• Data block:
##############################
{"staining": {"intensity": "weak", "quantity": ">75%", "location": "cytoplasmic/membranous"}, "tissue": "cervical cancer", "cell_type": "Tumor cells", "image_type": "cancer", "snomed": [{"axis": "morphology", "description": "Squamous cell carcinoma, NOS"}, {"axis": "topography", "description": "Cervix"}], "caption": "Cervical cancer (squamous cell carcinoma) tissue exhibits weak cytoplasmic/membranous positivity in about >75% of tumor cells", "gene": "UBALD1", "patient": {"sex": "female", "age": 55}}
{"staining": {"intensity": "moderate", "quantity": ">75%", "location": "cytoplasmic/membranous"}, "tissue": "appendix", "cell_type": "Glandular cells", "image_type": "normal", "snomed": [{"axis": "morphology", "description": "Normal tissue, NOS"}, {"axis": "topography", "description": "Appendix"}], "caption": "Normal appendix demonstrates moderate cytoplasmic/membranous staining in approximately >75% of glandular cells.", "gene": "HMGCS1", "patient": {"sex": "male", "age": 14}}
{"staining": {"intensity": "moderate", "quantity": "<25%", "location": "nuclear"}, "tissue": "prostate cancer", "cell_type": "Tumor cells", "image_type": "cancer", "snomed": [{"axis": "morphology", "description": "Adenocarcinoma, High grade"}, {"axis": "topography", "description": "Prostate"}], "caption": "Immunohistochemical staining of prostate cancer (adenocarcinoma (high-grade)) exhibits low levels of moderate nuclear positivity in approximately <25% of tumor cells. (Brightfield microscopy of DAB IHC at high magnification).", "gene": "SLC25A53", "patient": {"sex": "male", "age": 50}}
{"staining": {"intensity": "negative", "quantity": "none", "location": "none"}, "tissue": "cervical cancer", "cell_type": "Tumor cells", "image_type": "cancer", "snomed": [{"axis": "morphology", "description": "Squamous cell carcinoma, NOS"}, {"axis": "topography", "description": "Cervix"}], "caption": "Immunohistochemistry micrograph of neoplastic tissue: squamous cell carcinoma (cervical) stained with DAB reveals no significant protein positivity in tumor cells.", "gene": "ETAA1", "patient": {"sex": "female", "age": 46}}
##############################
• Exercise aim:
Each line that mentions the string "membranous" must be copied from the listing.

• The answer:
{"staining": {"intensity": "weak", "quantity": ">75%", "location": "cytoplasmic/membranous"}, "tissue": "cervical cancer", "cell_type": "Tumor cells", "image_type": "cancer", "snomed": [{"axis": "morphology", "description": "Squamous cell carcinoma, NOS"}, {"axis": "topography", "description": "Cervix"}], "caption": "Cervical cancer (squamous cell carcinoma) tissue exhibits weak cytoplasmic/membranous positivity in about >75% of tumor cells", "gene": "UBALD1", "patient": {"sex": "female", "age": 55}}
{"staining": {"intensity": "moderate", "quantity": ">75%", "location": "cytoplasmic/membranous"}, "tissue": "appendix", "cell_type": "Glandular cells", "image_type": "normal", "snomed": [{"axis": "morphology", "description": "Normal tissue, NOS"}, {"axis": "topography", "description": "Appendix"}], "caption": "Normal appendix demonstrates moderate cytoplasmic/membranous staining in approximately >75% of glandular cells.", "gene": "HMGCS1", "patient": {"sex": "male", "age": 14}}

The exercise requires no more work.